La perimenopausia es como el vestíbulo de la menopausia. Es la etapa en la que nuestro equilibrio hormonal empieza a cambiar poco a poco, y con ello pueden aparecer distintos síntomas físicos y emocionales. Cuándo y cómo se manifiestan varía mucho de una persona a otra. Para algunas, pasa casi desapercibida; para otras, puede traer cambios significativos años antes de que desaparezca la menstruación.
Los síntomas más comunes incluyen menstruaciones irregulares, problemas para dormir, sofocos, cambios de humor, dificultad para concentrarse y fluctuaciones de peso. Muchas también notan cansancio extra, caída del cabello o disminución del deseo sexual. Aunque al principio pueda asustar, es una etapa natural: el cuerpo femenino entrando en una nueva fase.
«¡Eso no me pasará a mí!»
Confieso que cuando me topé con el tema por primera vez, lo descarté de inmediato. Me parecía imposible que, sintiéndome aún joven, tuviera que preocuparme por esto. Estoy en plena treintena, no al borde de los cincuenta. Así que los primeros anuncios y posts los ignoré pensando: “Esto no va conmigo”.
Pero el algoritmo no se equivoca.
Con el tiempo entendí que lo peligroso es ignorar los hechos que tenemos delante. Al menos, hay que empezar a aceptar la idea de que este cambio llegará a mi vida tarde o temprano. Y cuanto más leía, más natural me parecía el tema.
¿Por qué es importante prepararse?
Es fácil ver el paralelismo entre la menopausia y la primera menstruación, aunque sean procesos muy distintos: ambos marcan un nuevo capítulo en nuestra feminidad. Sin embargo, tratamos estos temas de forma muy diferente, y eso no siempre es saludable. Hoy en día, por suerte, se habla mucho más de la menstruación y la mayoría de las chicas reciben alguna preparación para que la primera regla no les tome por sorpresa. Porque sería un gran trauma no entender lo que está pasando.
Con la menopausia y la perimenopausia pasa lo mismo. Son cambios que es más fácil vivir si los vemos como procesos naturales y no como tabúes.
Y sin embargo, muchas veces ni siquiera nuestras propias madres nos enseñaron a hablar abiertamente de esta etapa. Estoy agradecida de que al menos las redes sociales hayan roto el silencio, y no tenga que vivir esta fase en completo desconocimiento.
Nos estamos conociendo y acostumbrando
No voy a mentir: aún me cuesta aceptar que la etapa fértil de mi cuerpo está llegando a su fin. Es difícil no sentir que dejar atrás esta etapa implica una pérdida, como si una parte de mi feminidad se fuera. Sé que no es así, pero es lo que siento.
Por eso valoro como un regalo haberme encontrado con la idea de la perimenopausia a tiempo. Así tengo espacio para acostumbrarme, prepararme y aceptar este cambio inevitable.
Debo aprender a entender que no empeoro ni mejoro, solo entro en otro estado. Y creo firmemente que la feminidad tiene lugar en todas las edades. Que en cada etapa podemos encontrar algo valioso y hermoso. No solo en los veinte o cuando somos madres, sino también después.
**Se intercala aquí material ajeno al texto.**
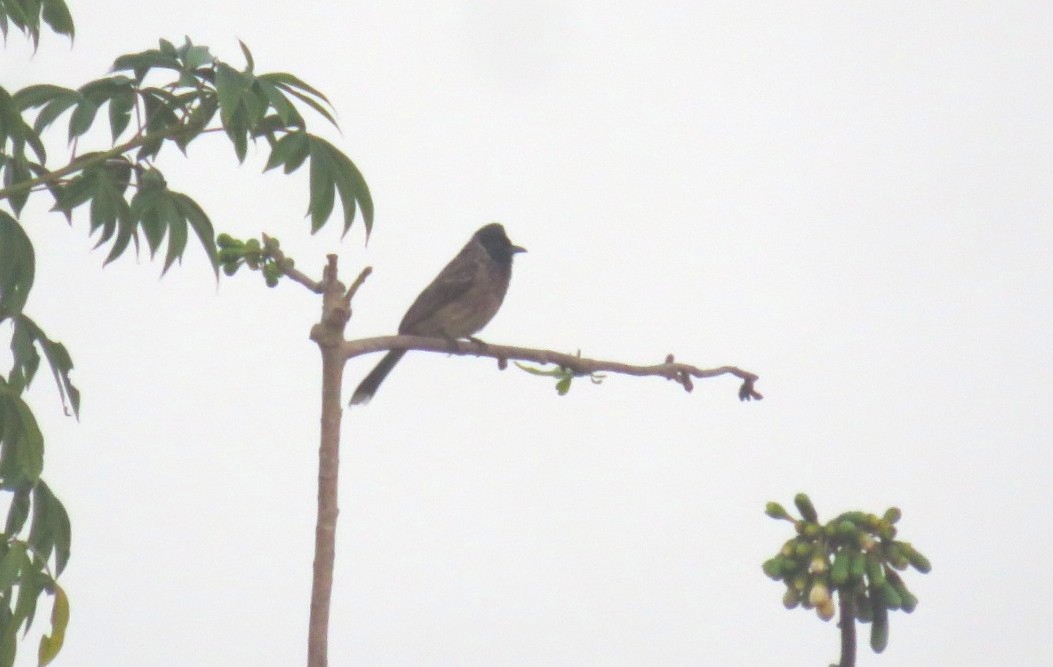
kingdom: Animalia
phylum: Chordata
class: Aves
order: Passeriformes
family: Pycnonotidae
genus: Pycnonotus
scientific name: Pycnonotus cafer
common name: Red-vented bulbul
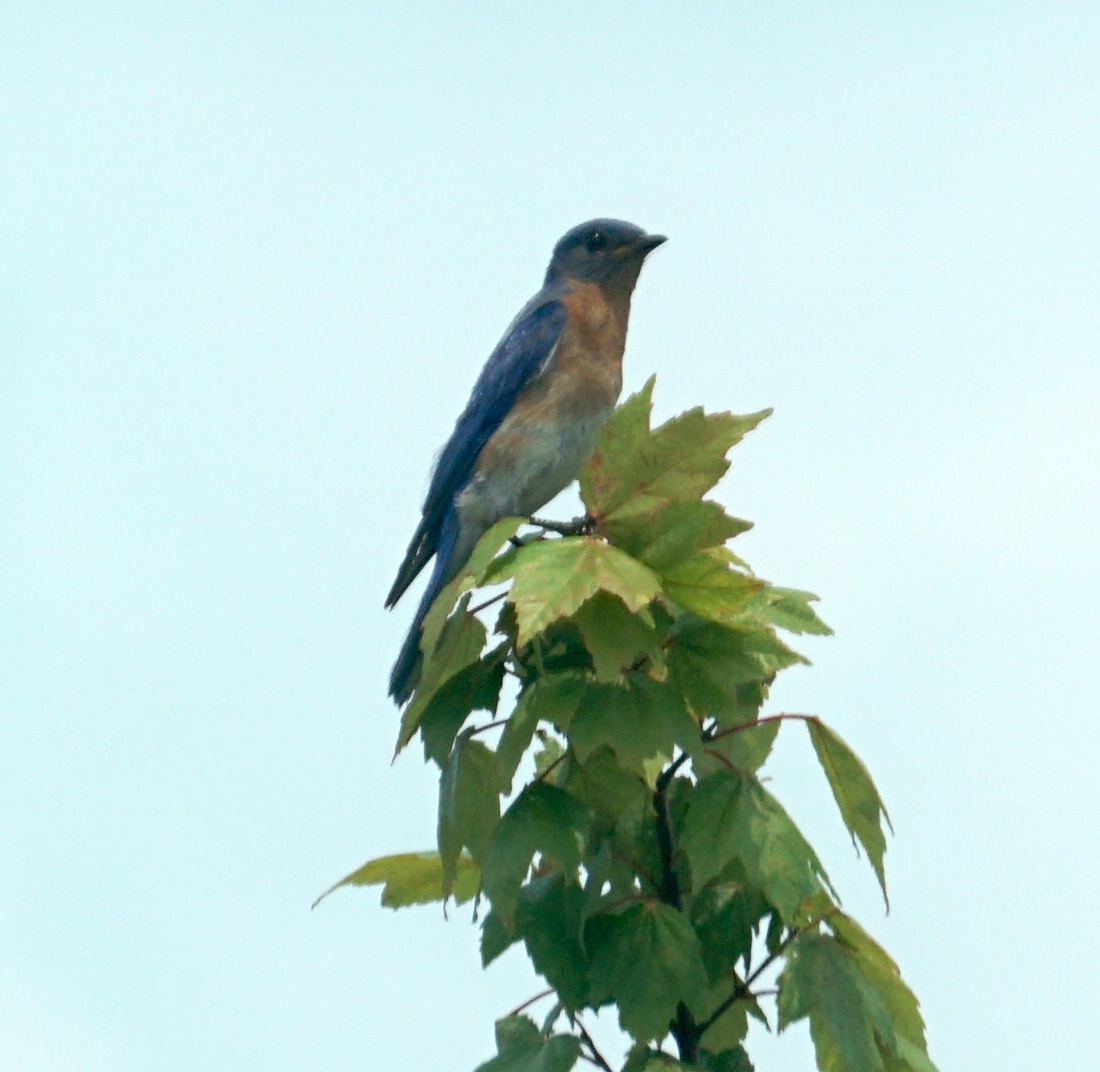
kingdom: Animalia
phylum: Chordata
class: Aves
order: Passeriformes
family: Turdidae
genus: Sialia
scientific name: Sialia sialis
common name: Eastern bluebird
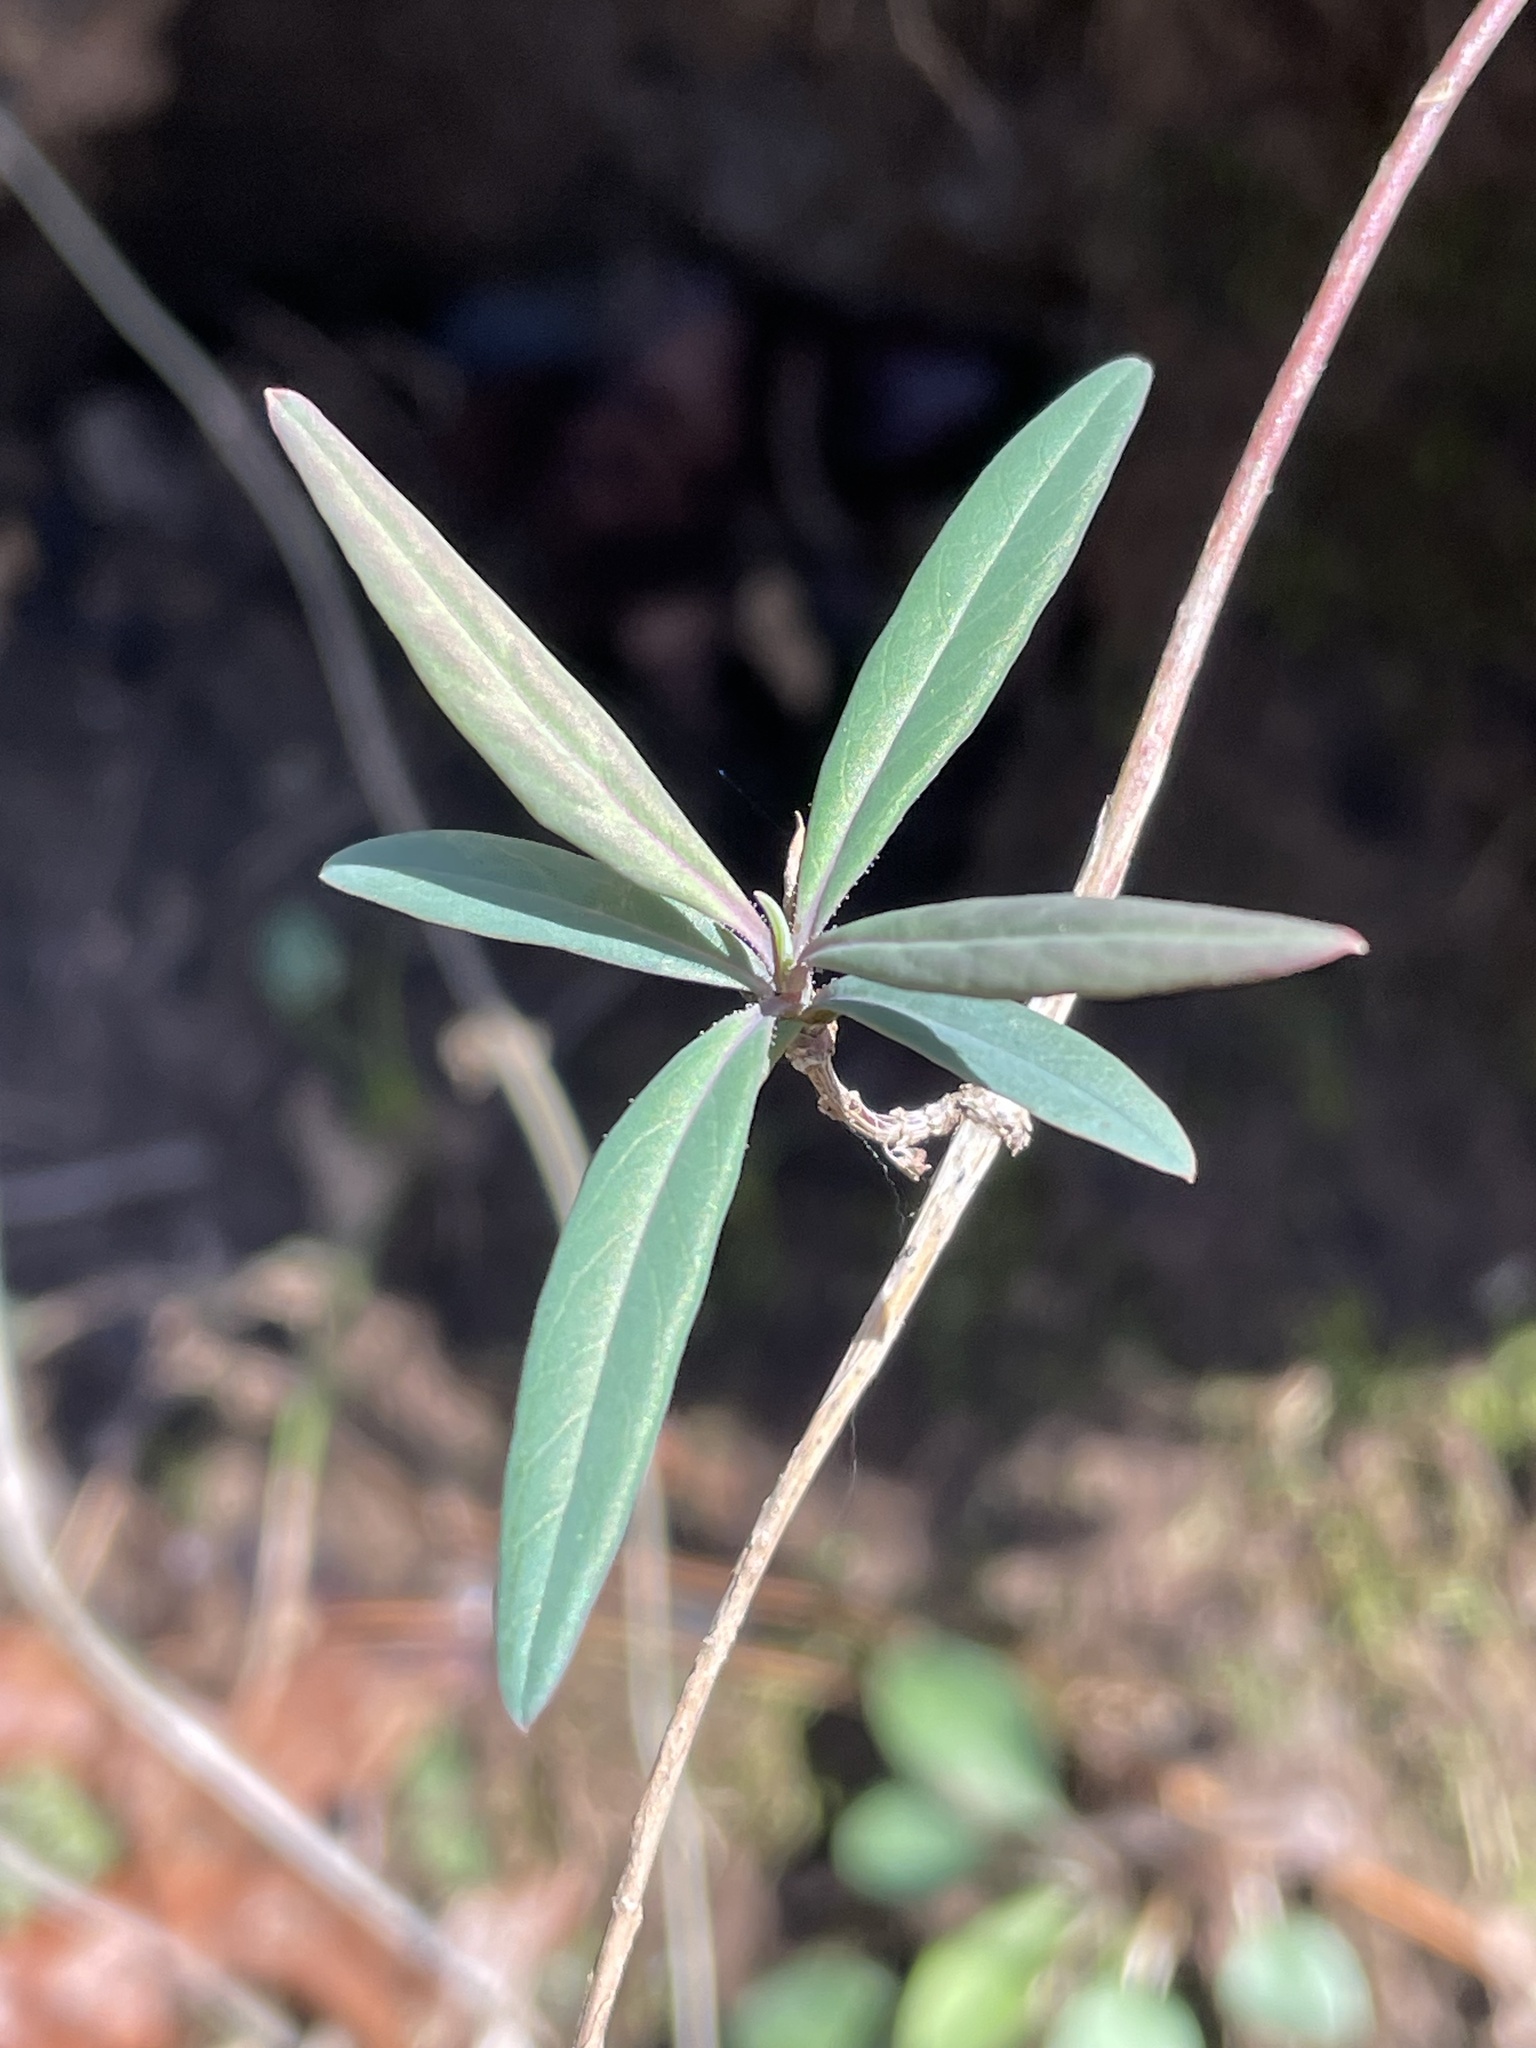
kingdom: Plantae
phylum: Tracheophyta
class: Magnoliopsida
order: Dipsacales
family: Caprifoliaceae
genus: Lonicera
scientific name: Lonicera sempervirens
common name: Coral honeysuckle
Los síntomas de la perimenopausia quizá no vienen a molestarnos, sino a avisarnos: es hora de pensar cómo queremos vivir los años después de la menopausia. Cómo cuidar nuestra salud, vitalidad y, sobre todo, cómo seguir amándonos a nosotras mismas.
Aunque aún no he llegado a aceptar con total paz este futuro, ya no me asusta tanto. Sé que mi feminidad no se pierde, solo se transforma. Y quizás aceptar la perimenopausia sea el primer paso para abrazar el cambio cuando llegue.